Kirstenbosch, museo vivo, plantas alambicadas, árboles y flores multicolores dispuestos en una marea vegetal al pie de la montaña: Brian se cruzó en el césped con un faisán, que se alejó con una burla, y caminó hasta el bosquecillo de acacias.
Su Majestad estaba un poco más lejos, había encorvado su metro noventa de estatura bajo las ramas y hablaba en voz baja con Tembo, el forense. Detrás de ellos, medio fundido por el sol, esperaba de pie un viejo negro vestido con un peto verde y tocado con una gorra que le quedaba grande. Un equipo del laboratorio tomaba huellas en el suelo, y otro terminaba de sacar fotos. Epkeen saludó a Tembo, que ya se marchaba, con su sombrero de fieltro que recordaba a los de los músicos de jazz, y también al viejo negro con su peto de empleado municipal. Neuman lo esperaba antes de marcharse.
– Tienes mala cara -dijo al verlo.
– Pues si esto te parece mala cara, verás dentro de diez años…
Epkeen descubrió entonces el cuerpo en mitad de las flores: su aplomo, bastante maltrecho ya desde que se había despertado, se hundió un poco más.
– El caballero la ha encontrado esta mañana -dijo Neuman, volviéndose hacia el jardinero.
El viejo negro no decía nada. Se veía que no tenía ni pizca de ganas de estar allí. Epkeen se inclinó hacia los iris, no sin antes tomarse su ración de betabloqueantes. El cuerpo de la chica yacía de espaldas, con las rodillas dobladas, pero fue la cabeza lo que le hizo retroceder: no se distinguían sus ojos, ni sus rasgos. La habían borrado del mapa, y sus manos crispadas hacia un agresor a la vez invisible y omnipresente la habían dejado como petrificada en el miedo…
– El crimen tuvo lugar esta madrugada, hacia las dos -dijo Neuman con voz mecánica-. El terreno está seco, pero hay flores pisoteadas y manchadas de sangre. Probablemente de la víctima. No hay impacto de bala. Todos los golpes se concentran en el rostro y en la coronilla. Tembo se inclina por un martillo o un objeto similar.

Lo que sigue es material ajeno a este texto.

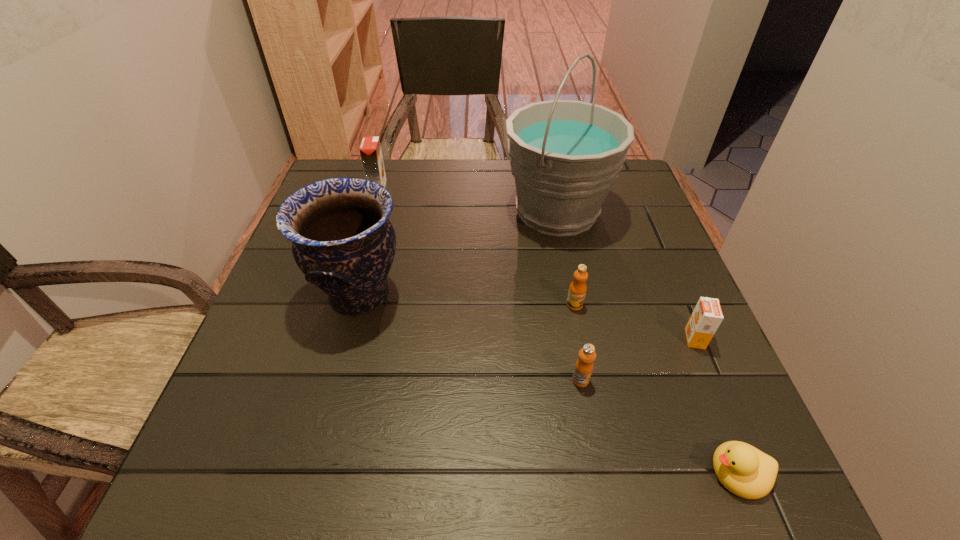
At what (x,y) coordinates should I click in order to perform the action: click on bucket. Please return your answer as a coordinate pair (x, y). The height and width of the screenshot is (540, 960). Looking at the image, I should click on (564, 154).

This screenshot has height=540, width=960. Find the location of `pottery`. pottery is located at coordinates (342, 240).

The image size is (960, 540). I want to click on the leftmost orange juice, so click(370, 149).

The width and height of the screenshot is (960, 540). I want to click on the tallest orange juice, so tap(370, 149).

At what (x,y) coordinates should I click in order to perform the action: click on the second farthest orange juice. Please return your answer as a coordinate pair (x, y). Looking at the image, I should click on (577, 290).

The height and width of the screenshot is (540, 960). I want to click on the rightmost orange juice, so click(x=706, y=317).

The height and width of the screenshot is (540, 960). Identify the location of the sixth farthest object. (583, 368).

The height and width of the screenshot is (540, 960). I want to click on duckling, so click(744, 470).

What are the coordinates of `the nearest object` in the screenshot? It's located at (744, 470).

You are a GUI agent. You are given a task and a screenshot of the screen. Output one action in this format:
    pyautogui.click(x=<x>, y=<y>)
    Task: Click on the vacant space located 0.170m on the left of the tallest object
    
    Given the screenshot: What is the action you would take?
    pyautogui.click(x=439, y=212)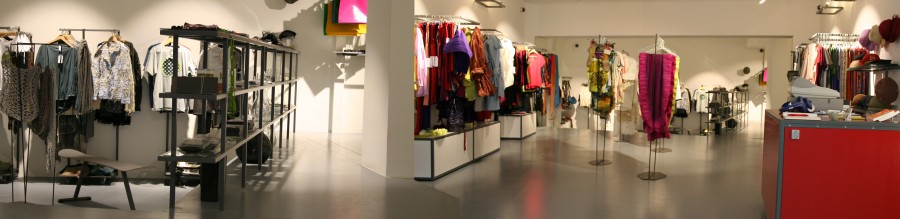
Identify the location of items on shelves. (216, 77), (253, 115), (258, 144), (202, 141).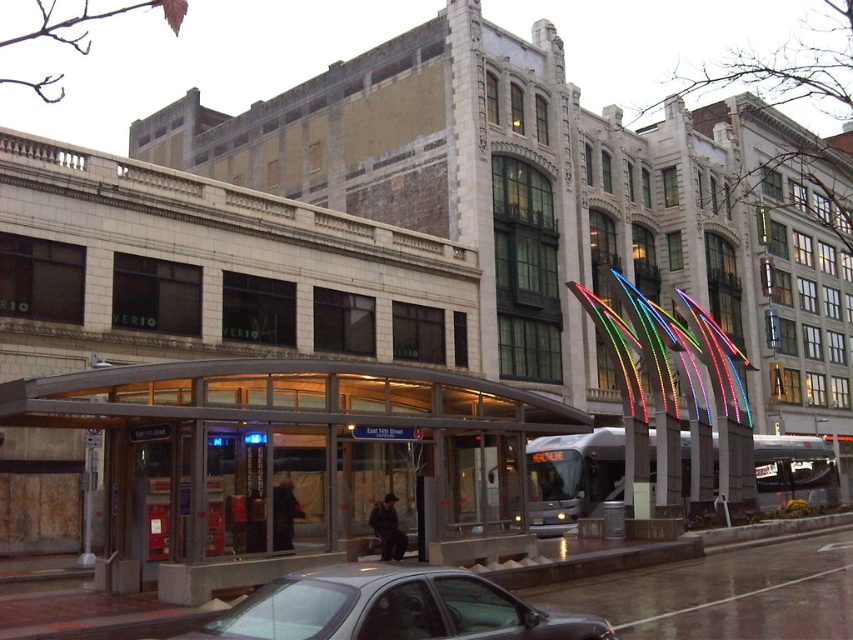
Is point (223, 541) positioned behind point (704, 349)?

No.

Which is more to the right, translucent glass bus stop at center or neon lights at center?

neon lights at center is more to the right.

Which is behind, point (422, 385) or point (619, 282)?

The point (619, 282) is behind.

Locate an element on the screen. Image resolution: width=853 pixels, height=640 pixels. translucent glass bus stop at center is located at coordinates (291, 461).

Can you confirm if neon lights at center is wider than metallic gray sedan at lower center?

Correct, the width of neon lights at center exceeds that of metallic gray sedan at lower center.

Describe the element at coordinates (674, 400) in the screenshot. I see `neon lights at center` at that location.

The image size is (853, 640). What are the coordinates of `neon lights at center` in the screenshot? It's located at (674, 400).

I want to click on neon lights at center, so click(x=674, y=400).

Which is below, translucent glass bus stop at center or metallic gray sedan at lower center?

Positioned lower is metallic gray sedan at lower center.

Can you confirm if translucent glass bus stop at center is smaller than metallic gray sedan at lower center?

Incorrect, translucent glass bus stop at center is not smaller in size than metallic gray sedan at lower center.

Locate an element on the screen. The width and height of the screenshot is (853, 640). translucent glass bus stop at center is located at coordinates (291, 461).

Where is `translucent glass bus stop at center`? translucent glass bus stop at center is located at coordinates (291, 461).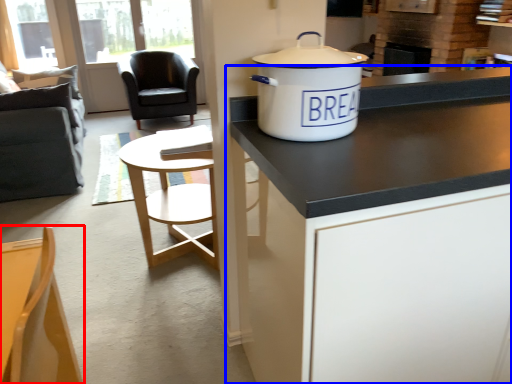
Question: Which object is closer to the camera taking this photo, chair (highlighted by a red box) or cabinetry (highlighted by a blue box)?

Choices:
 (A) chair
 (B) cabinetry

Answer: (A)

Epkeen observaba los muslos blancos de la muchacha, moteados de sangre, unas piernas todavía algo rollizas, la chica debía de tener la edad de David. Ahuyentó tan aterradoras imágenes y vio que estaba desnuda bajo su vestido.
– ¿Violada?
– Es difícil determinarlo -contestó Neuman-. Junto al cadáver se ha encontrado un tanga, la goma estaba intacta. En todo caso, ha habido relación sexual. Queda determinar si fue consentida o no.
Epkeen pasó el dedo por el hombro desnudo de la chica y se lo llevó a los labios: la piel tenía un ligero sabor a sal… Se puso los guantes de látex que le tendía Neuman, examinó las manos de la víctima, sus dedos extrañamente crispados (había algo de tierra bajo las uñas) y las marcas que cubrían sus brazos: pequeños arañazos, casi rectilíneos. El vestido estaba roto en varios sitios, agujeros que eran como enganchones.
– ¿Tiene dos dedos rotos?
– Sí: en la mano derecha. Probablemente trató de protegerse.
Dos enfermeros esperaban en el camino de tierra, con la camilla en el suelo. Empezaban a hartarse de estar tanto rato quietos bajo el sol. Epkeen se incorporó, sentía las piernas como dos flanes.
– Quería que lo vieras antes de retirar el cuerpo -dijo Neuman.
– Gracias, Majestad. ¿Se sabe quién es?
– Hemos encontrado una tarjeta de videoclub a nombre de Judith Botha en el bolsillo de su chaqueta. Estudiante universitaria. Dan ha ido a comprobarlo.
Dan Fletcher, el protegido de ambos.
Los insectos zumbaban bajo las acacias del Jardín Botánico. Epkeen osciló un instante al azar de sus trayectorias, pero dos soles negros se reflejaban en los ojos de Neuman: el presentimiento que arrastraba desde el amanecer seguía ahí.
La ambulancia, con su sirena a pleno volumen, había formado un corrillo de curiosos delante del Seven Eleven de Woodstock: un cuerpo sobre la acera, gente asustada que se llevaba las manos a la cabeza, y entonces aparecieron los hombres de la unidad de intervención, con su chaleco antibalas… Dan Fletcher recorrió la sucia avenida del barrio popular antes de bifurcar para tomar la M 3. Si bien hasta entonces parecía que Ciudad del Cabo estaba escapando a los brinks, esos actos de terror cotidianos de los que era epicentro Johannesburgo, ese tipo de escena era cada vez más frecuente, incluso en pleno centro. Una evolución inquietante, de la que no dejaba de hacerse eco la prensa sensacionalista.